Have you had a chance to hear the M. Corona Spinea from St Mary's Edinburgh?


----------



## MagneticGhost

Mandryka said:


> Have you had a chance to hear the M. Corona Spinea from St Mary's Edinburgh?


No - but having looked for it on Amazon and read the reviews I'm going to make it a priority tomorrow.
:tiphat: Thanks for the tip


----------



## premont

Mandryka said:


> I think this post refers to _Missa Gloria Tibi Trinitatis by Andrew Parrott _and his consort, it is indeed a magnificent recording...

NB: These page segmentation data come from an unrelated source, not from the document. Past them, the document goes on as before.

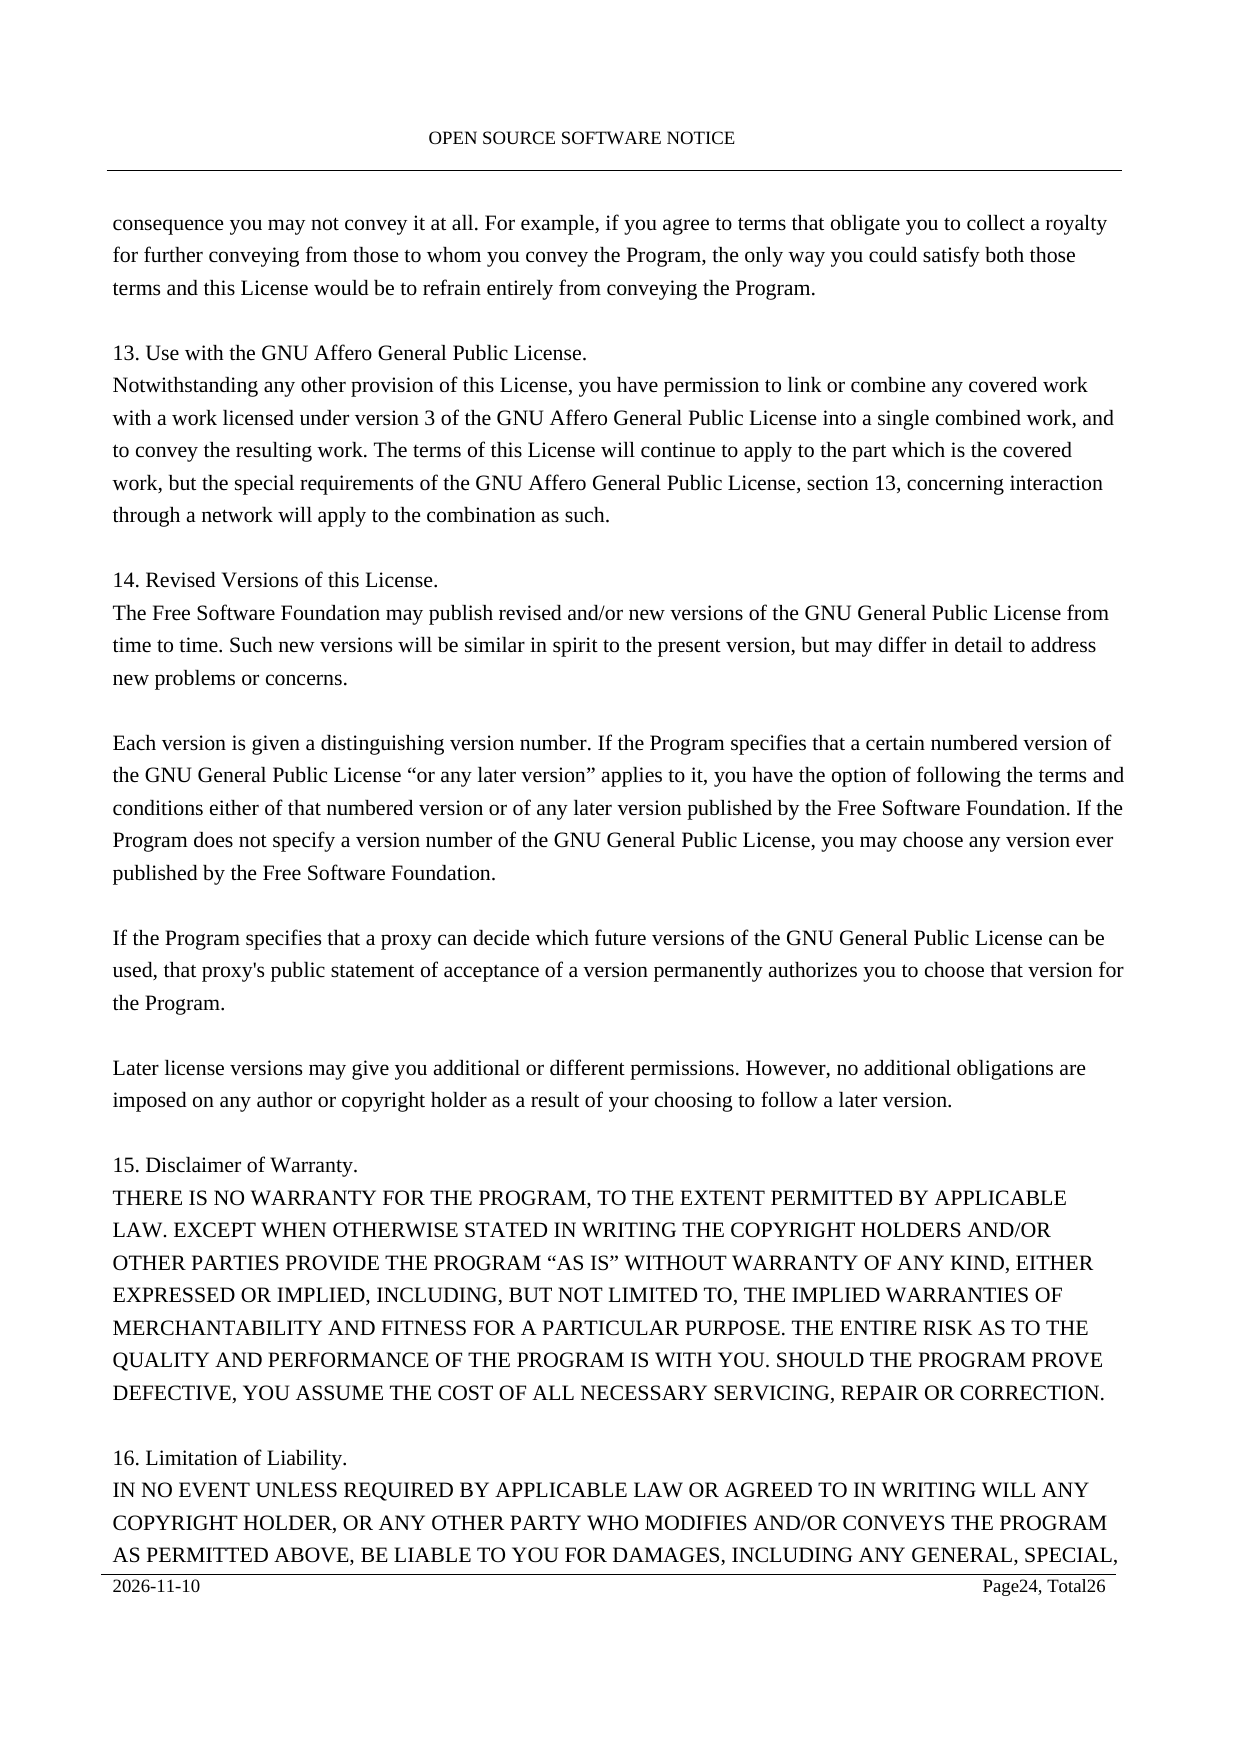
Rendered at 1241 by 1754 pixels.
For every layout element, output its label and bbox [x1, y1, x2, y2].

text [112, 206, 1128, 1571]
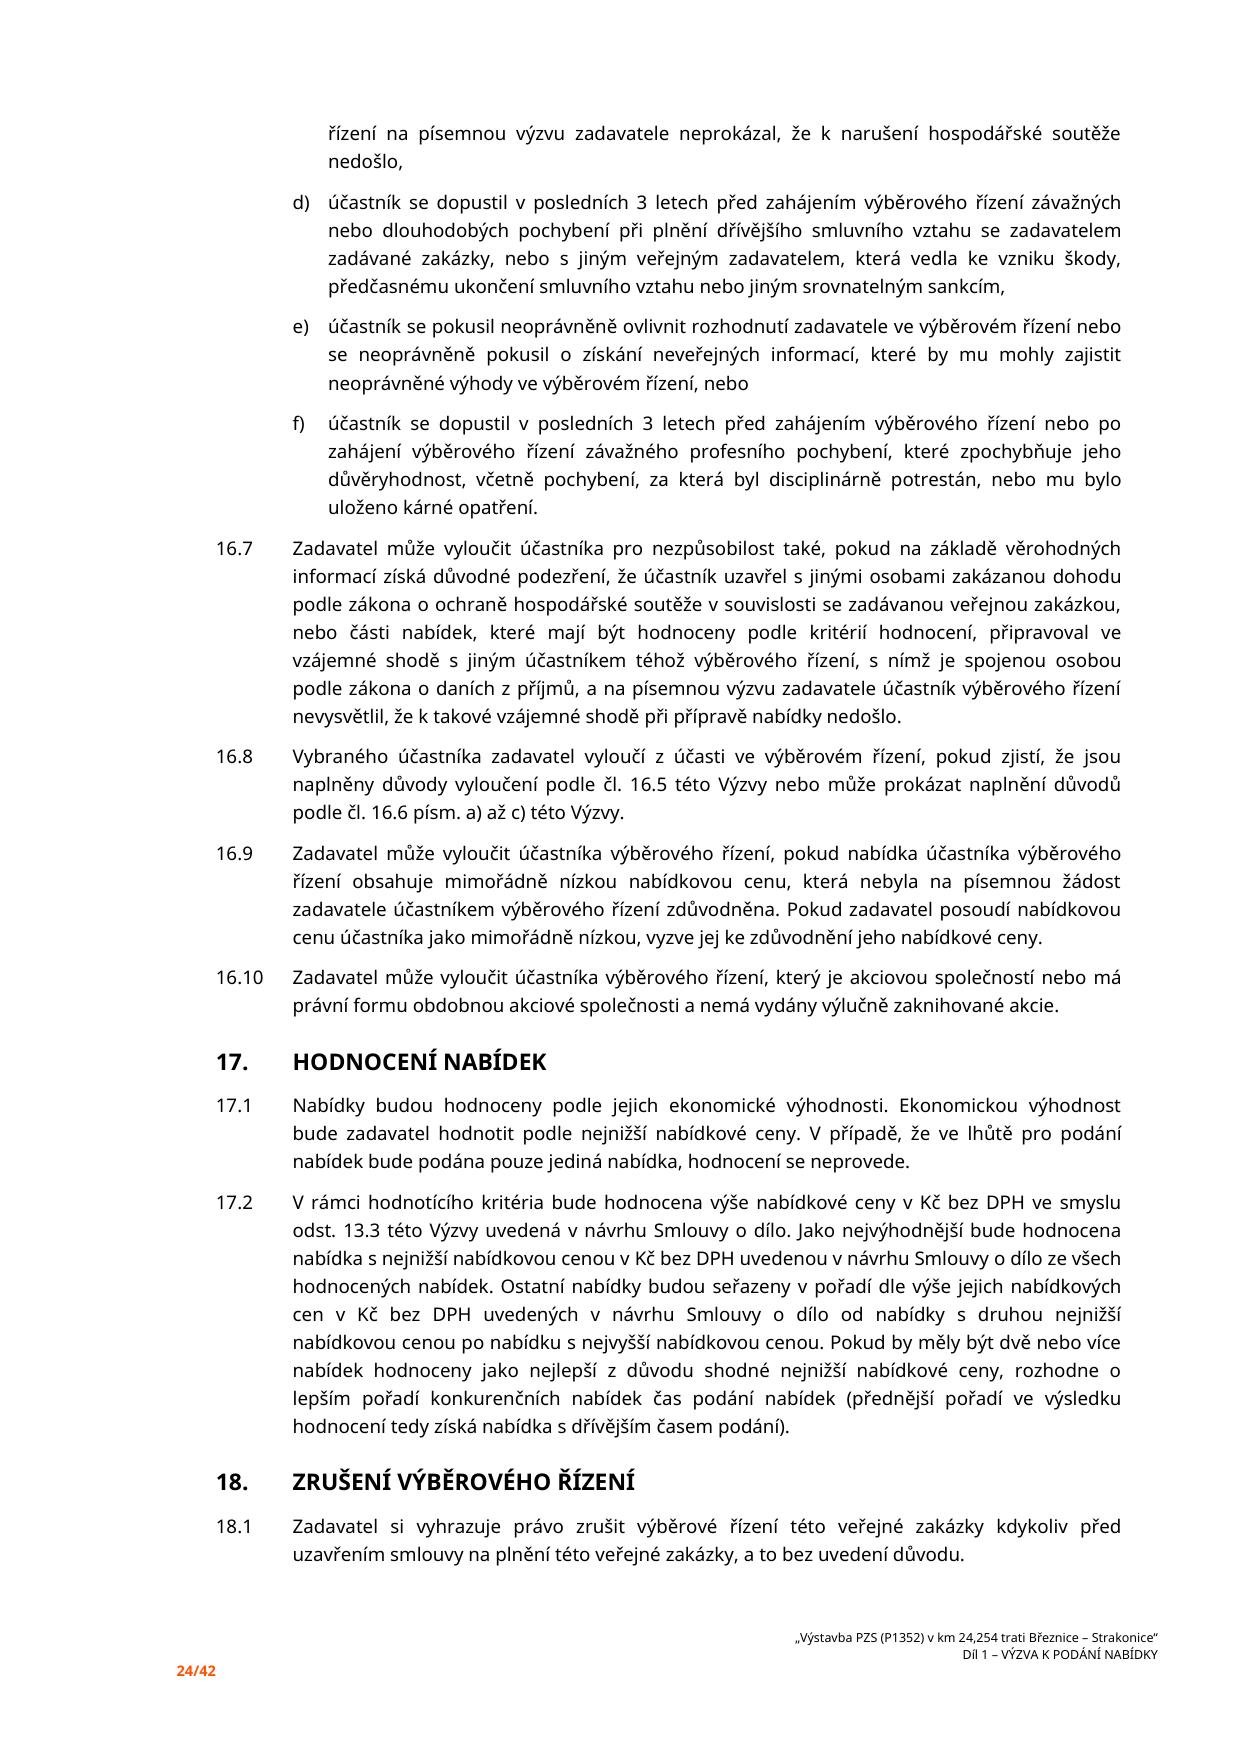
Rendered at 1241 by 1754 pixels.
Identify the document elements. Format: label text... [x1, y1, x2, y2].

list účastník se pokusil neoprávněně ovlivnit rozhodnutí zadavatele ve výběrovém řízení nebo se neoprávněně pokusil o získání neveřejných informací, které by mu mohly zajistit neoprávněné výhody ve výběrovém řízení, nebo [292, 314, 1122, 395]
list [292, 121, 1122, 174]
text Zadavatel může vyloučit účastníka výběrového řízení, pokud nabídka účastníka výběrového řízení obsahuje mimořádně nízkou nabídkovou cenu, která nebyla na písemnou žádost zadavatele účastníkem výběrového řízení zdůvodněna. Pokud zadavatel posoudí nabídkovou cenu účastníka jako mimořádně nízkou, vyzve jej ke zdůvodnění jeho nabídkové ceny. [216, 840, 1122, 950]
text Zadavatel může vyloučit účastníka pro nezpůsobilost také, pokud na základě věrohodných informací získá důvodné podezření, že účastník uzavřel s jinými osobami zakázanou dohodu podle zákona o ochraně hospodářské soutěže v souvislosti se zadávanou veřejnou zakázkou, nebo části nabídek, které mají být hodnoceny podle kritérií hodnocení, připravoval ve vzájemné shodě s jiným účastníkem téhož výběrového řízení, s nímž je spojenou osobou podle zákona o daních z příjmů, a na písemnou výzvu zadavatele účastník výběrového řízení nevysvětlil, že k takové vzájemné shodě při přípravě nabídky nedošlo. [216, 535, 1122, 728]
text Zadavatel si vyhrazuje právo zrušit výběrové řízení této veřejné zakázky kdykoliv před uzavřením smlouvy na plnění této veřejné zakázky, a to bez uvedení důvodu. [216, 1513, 1122, 1567]
list účastník se dopustil v posledních 3 letech před zahájením výběrového řízení závažných nebo dlouhodobých pochybení při plnění dřívějšího smluvního vztahu se zadavatelem zadávané zakázky, nebo s jiným veřejným zadavatelem, která vedla ke vzniku škody, předčasnému ukončení smluvního vztahu nebo jiným srovnatelným sankcím, [292, 189, 1122, 299]
list účastník se dopustil v posledních 3 letech před zahájením výběrového řízení nebo po zahájení výběrového řízení závažného profesního pochybení, které zpochybňuje jeho důvěryhodnost, včetně pochybení, za která byl disciplinárně potrestán, nebo mu bylo uloženo kárné opatření. [292, 410, 1122, 520]
text Zadavatel může vyloučit účastníka výběrového řízení, který je akciovou společností nebo má právní formu obdobnou akciové společnosti a nemá vydány výlučně zaknihované akcie. [216, 965, 1122, 1018]
text Nabídky budou hodnoceny podle jejich ekonomické výhodnosti. Ekonomickou výhodnost bude zadavatel hodnotit podle nejnižší nabídkové ceny. V případě, že ve lhůtě pro podání nabídek bude podána pouze jediná nabídka, hodnocení se neprovede. [216, 1093, 1122, 1174]
text Vybraného účastníka zadavatel vyloučí z účasti ve výběrovém řízení, pokud zjistí, že jsou naplněny důvody vyloučení podle čl. 16.5 této Výzvy nebo může prokázat naplnění důvodů podle čl. 16.6 písm. a) až c) této Výzvy. [216, 743, 1122, 825]
text HODNOCENÍ NABÍDEK [216, 1046, 1122, 1077]
text V rámci hodnotícího kritéria bude hodnocena výše nabídkové ceny v Kč bez DPH ve smyslu odst. 13.3 této Výzvy uvedená v návrhu Smlouvy o dílo. Jako nejvýhodnější bude hodnocena nabídka s nejnižší nabídkovou cenou v Kč bez DPH uvedenou v návrhu Smlouvy o dílo ze všech hodnocených nabídek. Ostatní nabídky budou seřazeny v pořadí dle výše jejich nabídkových cen v Kč bez DPH uvedených v návrhu Smlouvy o dílo od nabídky s druhou nejnižší nabídkovou cenou po nabídku s nejvyšší nabídkovou cenou. Pokud by měly být dvě nebo více nabídek hodnoceny jako nejlepší z důvodu shodné nejnižší nabídkové ceny, rozhodne o lepším pořadí konkurenčních nabídek čas podání nabídek (přednější pořadí ve výsledku hodnocení tedy získá nabídka s dřívějším časem podání). [216, 1189, 1122, 1439]
text ZRUŠENÍ VÝBĚROVÉHO ŘÍZENÍ [216, 1466, 1122, 1498]
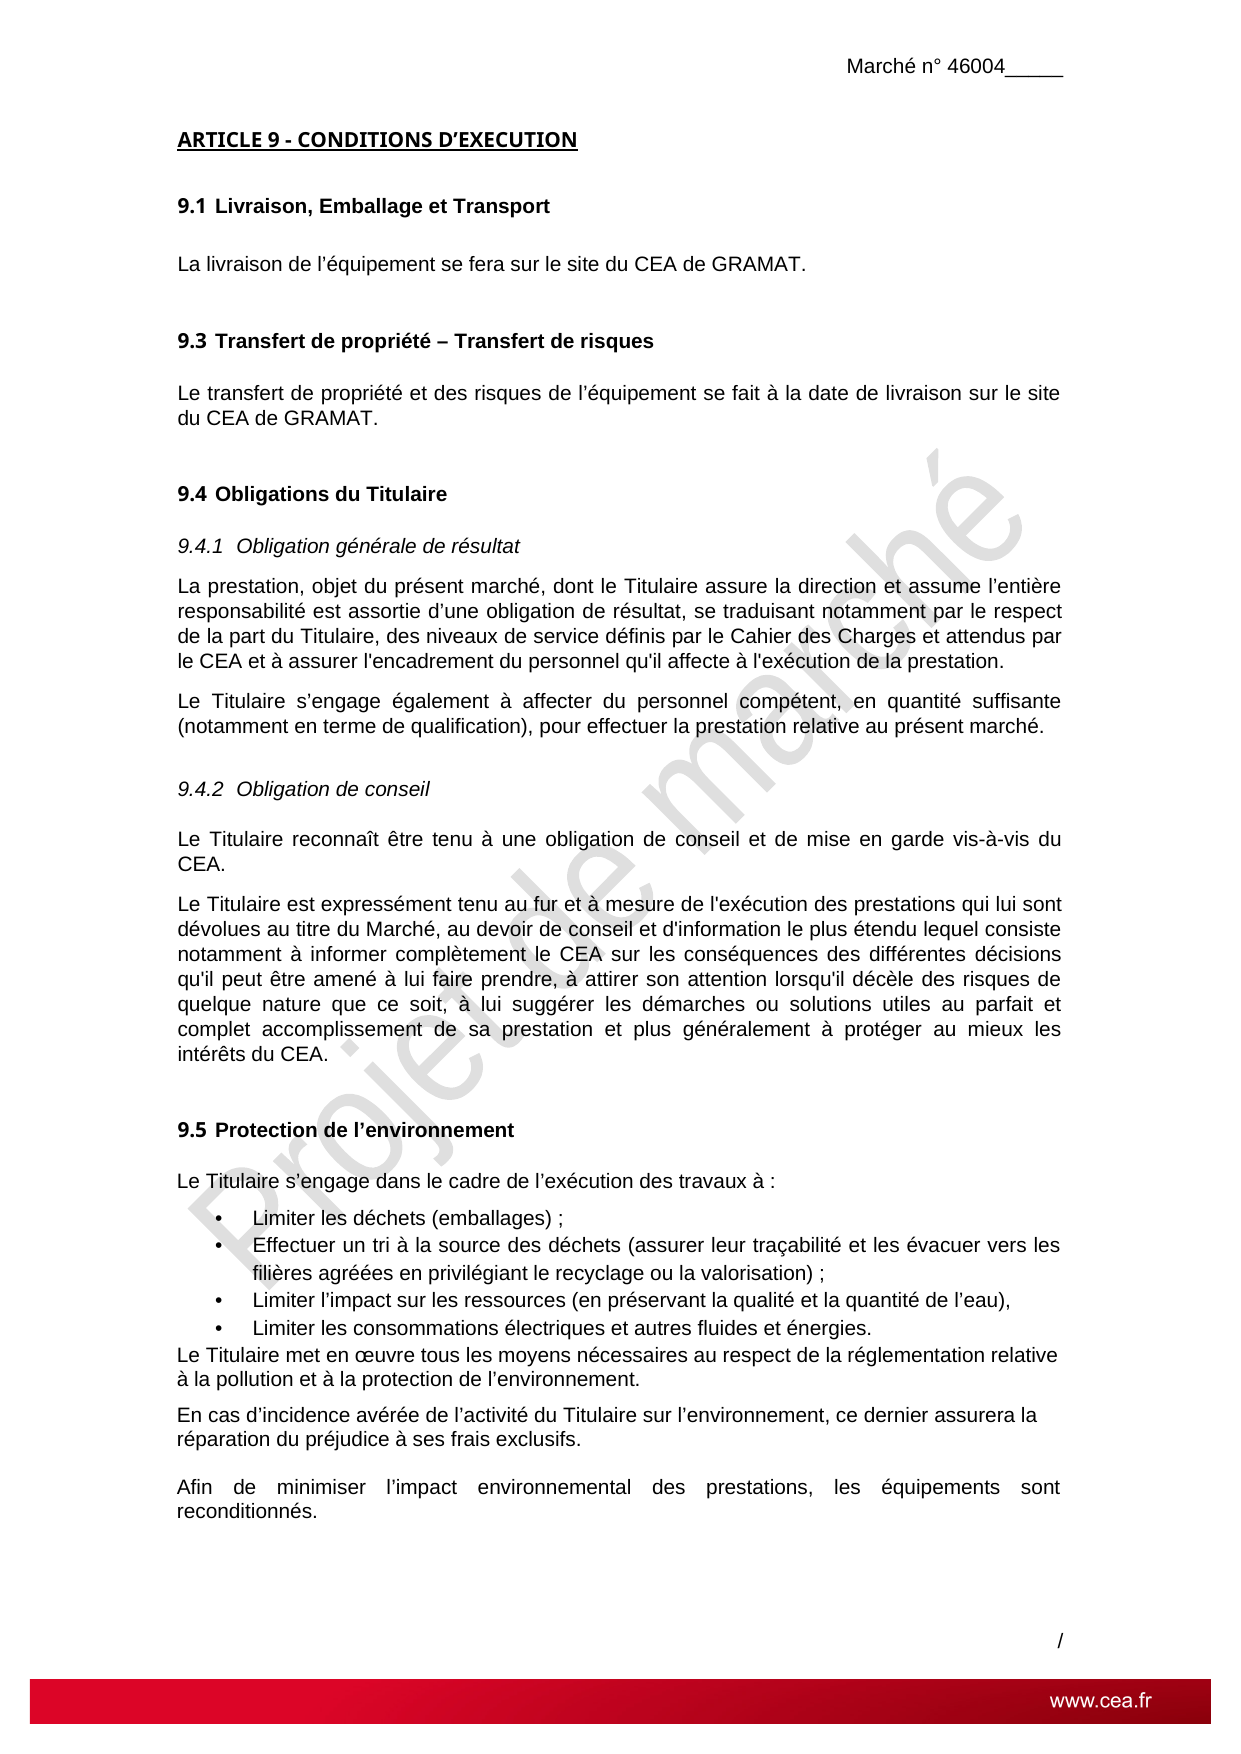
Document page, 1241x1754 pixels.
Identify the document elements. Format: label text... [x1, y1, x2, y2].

Yes, I recently acquired this on your recommendation and find it rather impressive, the music as well as the performance.


----------



## MagneticGhost

My photo of that recording has disappeared from up thread. But allow me to just extol it's virtues once more. Definitely one of my all time favourite discs of music. Perfect in every way. I'm glad you enjoyed it.  I find most of Parrott's recordings to be impressive. But there seems to be so little around. I don't know whether this is because he hasn't made many recordings or because they are all out of print.


----------



## Mandryka

I Got myself a copy of Tallis Scholars Missa Corona Spinea and I think it's wonderful. Web reviews are too negative about the balance, in fact the male voices really create some interesting harmonies. He makes the music unfold ineluctably, it's really special in that way.

Another one I've started to explore is the Missa O Michael - I have the Harry Christophers recording.


----------